» Activity
Reproduce, exactly and only, the lines of the data that follows from the one containing "halepensis." down to the one containing "Băng keo cuộn", without pictures.

(Dataset entries)

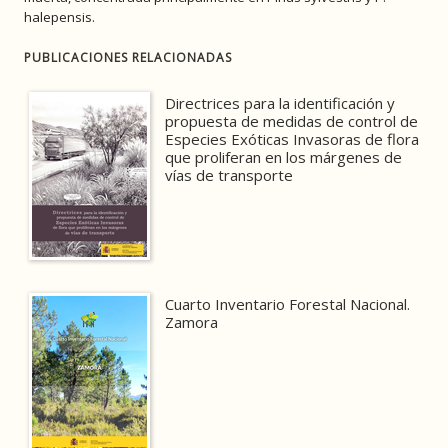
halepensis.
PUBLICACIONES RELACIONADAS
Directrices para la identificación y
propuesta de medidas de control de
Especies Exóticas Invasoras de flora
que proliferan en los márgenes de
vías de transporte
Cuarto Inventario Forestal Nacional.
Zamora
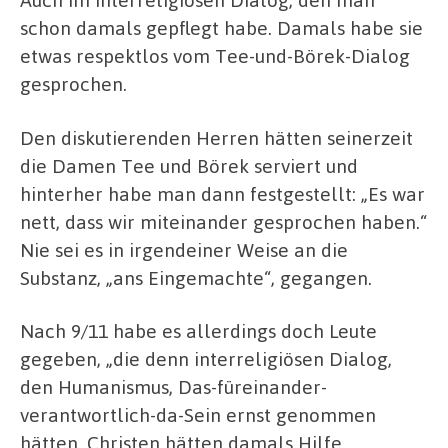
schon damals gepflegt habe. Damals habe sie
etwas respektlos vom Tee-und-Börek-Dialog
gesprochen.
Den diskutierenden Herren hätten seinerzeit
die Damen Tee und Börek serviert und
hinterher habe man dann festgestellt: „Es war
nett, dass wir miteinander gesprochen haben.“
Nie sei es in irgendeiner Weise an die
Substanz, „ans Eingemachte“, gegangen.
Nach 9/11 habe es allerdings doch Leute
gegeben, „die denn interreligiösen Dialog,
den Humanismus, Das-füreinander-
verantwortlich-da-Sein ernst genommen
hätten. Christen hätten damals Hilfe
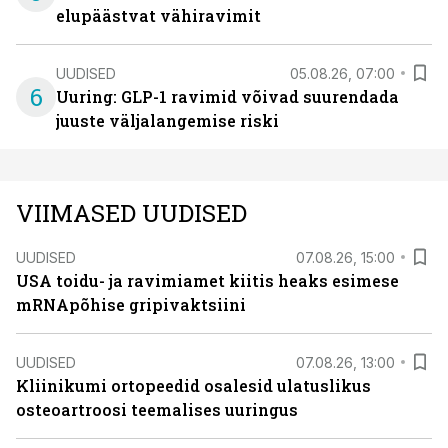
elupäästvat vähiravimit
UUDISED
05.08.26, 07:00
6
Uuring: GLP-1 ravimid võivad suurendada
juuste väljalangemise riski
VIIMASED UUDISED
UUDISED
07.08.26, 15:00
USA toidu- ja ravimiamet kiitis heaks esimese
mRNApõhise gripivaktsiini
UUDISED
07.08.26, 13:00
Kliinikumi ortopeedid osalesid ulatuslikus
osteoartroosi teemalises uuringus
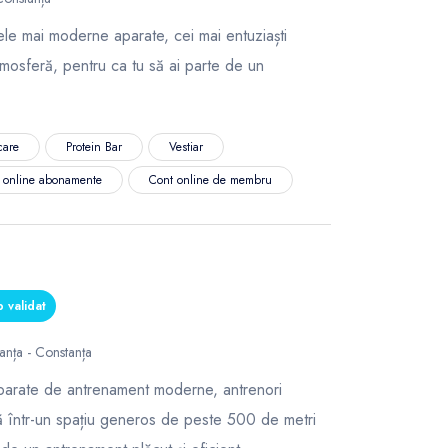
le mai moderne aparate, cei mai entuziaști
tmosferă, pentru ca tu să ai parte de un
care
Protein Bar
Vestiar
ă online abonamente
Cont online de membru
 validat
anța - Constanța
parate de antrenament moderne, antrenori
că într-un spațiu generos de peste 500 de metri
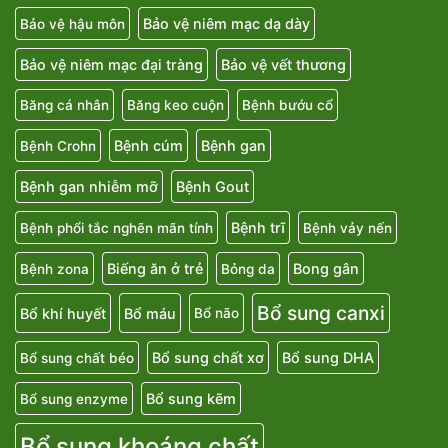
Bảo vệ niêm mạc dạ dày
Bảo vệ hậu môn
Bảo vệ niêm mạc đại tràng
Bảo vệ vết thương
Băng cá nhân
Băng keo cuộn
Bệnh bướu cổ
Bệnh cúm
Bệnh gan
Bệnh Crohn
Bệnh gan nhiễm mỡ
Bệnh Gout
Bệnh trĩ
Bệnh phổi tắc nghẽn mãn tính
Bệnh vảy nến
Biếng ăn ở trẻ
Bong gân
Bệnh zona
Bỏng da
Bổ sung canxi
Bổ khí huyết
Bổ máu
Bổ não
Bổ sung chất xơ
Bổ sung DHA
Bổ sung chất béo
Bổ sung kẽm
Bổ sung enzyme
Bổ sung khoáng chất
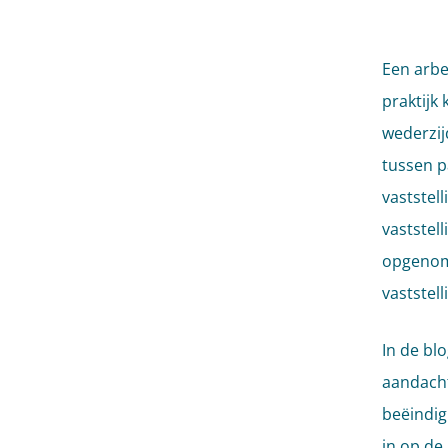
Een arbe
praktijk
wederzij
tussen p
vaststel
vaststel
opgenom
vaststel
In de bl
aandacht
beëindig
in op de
...
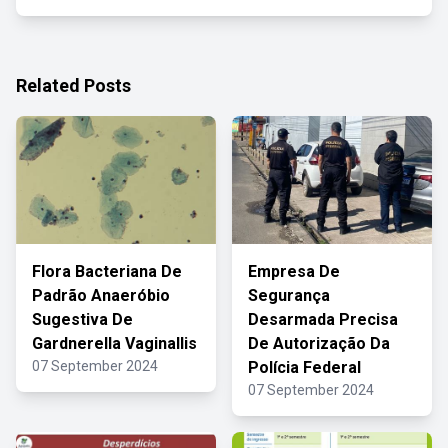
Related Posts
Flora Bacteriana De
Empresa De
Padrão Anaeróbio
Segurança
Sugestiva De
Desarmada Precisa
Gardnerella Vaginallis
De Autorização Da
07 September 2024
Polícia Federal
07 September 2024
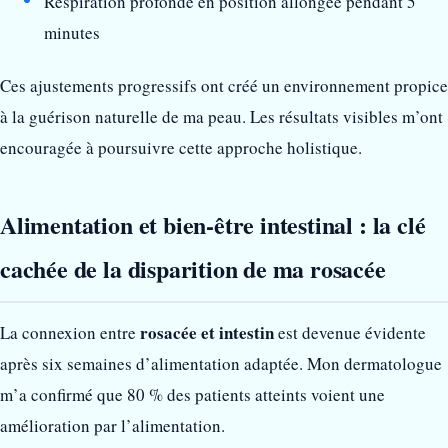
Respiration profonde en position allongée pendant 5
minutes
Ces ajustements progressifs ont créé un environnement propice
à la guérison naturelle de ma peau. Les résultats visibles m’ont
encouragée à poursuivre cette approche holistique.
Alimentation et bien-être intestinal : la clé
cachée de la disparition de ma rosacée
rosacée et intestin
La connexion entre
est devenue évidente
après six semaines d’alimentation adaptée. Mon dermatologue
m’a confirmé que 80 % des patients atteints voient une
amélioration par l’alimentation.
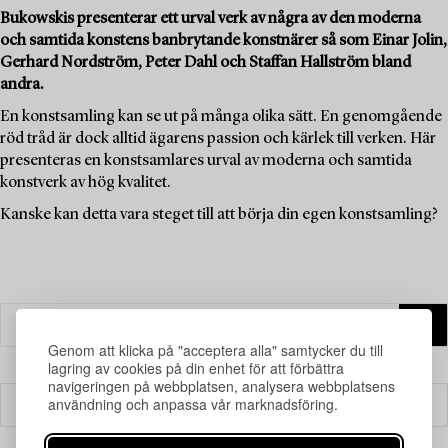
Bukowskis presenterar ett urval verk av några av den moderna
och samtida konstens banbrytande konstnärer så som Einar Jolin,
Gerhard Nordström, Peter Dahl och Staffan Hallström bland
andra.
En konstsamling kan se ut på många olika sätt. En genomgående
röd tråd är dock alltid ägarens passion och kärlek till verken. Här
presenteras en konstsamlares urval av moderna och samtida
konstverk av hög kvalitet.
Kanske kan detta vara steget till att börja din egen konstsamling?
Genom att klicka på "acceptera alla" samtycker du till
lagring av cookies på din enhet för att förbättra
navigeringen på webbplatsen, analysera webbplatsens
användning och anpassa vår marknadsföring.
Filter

» Answer box
halepensis.
PUBLICACIONES RELACIONADAS
Directrices para la identificación y
propuesta de medidas de control de
Especies Exóticas Invasoras de flora
que proliferan en los márgenes de
vías de transporte
Cuarto Inventario Forestal Nacional.
Zamora
schon damals gepflegt habe. Damals habe sie
etwas respektlos vom Tee-und-Börek-Dialog
gesprochen.
Den diskutierenden Herren hätten seinerzeit
die Damen Tee und Börek serviert und
hinterher habe man dann festgestellt: „Es war
nett, dass wir miteinander gesprochen haben.“
Nie sei es in irgendeiner Weise an die
Substanz, „ans Eingemachte“, gegangen.
Nach 9/11 habe es allerdings doch Leute
gegeben, „die denn interreligiösen Dialog,
den Humanismus, Das-füreinander-
verantwortlich-da-Sein ernst genommen
hätten. Christen hätten damals Hilfe
elupäästvat vähiravimit
UUDISED
05.08.26, 07:00
6
Uuring: GLP-1 ravimid võivad suurendada
juuste väljalangemise riski
VIIMASED UUDISED
UUDISED
07.08.26, 15:00
USA toidu- ja ravimiamet kiitis heaks esimese
mRNApõhise gripivaktsiini
UUDISED
07.08.26, 13:00
Kliinikumi ortopeedid osalesid ulatuslikus
osteoartroosi teemalises uuringus
le mai moderne aparate, cei mai entuziaști
tmosferă, pentru ca tu să ai parte de un
care
Protein Bar
Vestiar
ă online abonamente
Cont online de membru
 validat
anța - Constanța
parate de antrenament moderne, antrenori
că într-un spațiu generos de peste 500 de metri
Bảo vệ niêm mạc dạ dày
Bảo vệ hậu môn
Bảo vệ niêm mạc đại tràng
Bảo vệ vết thương
Băng cá nhân
Băng keo cuộn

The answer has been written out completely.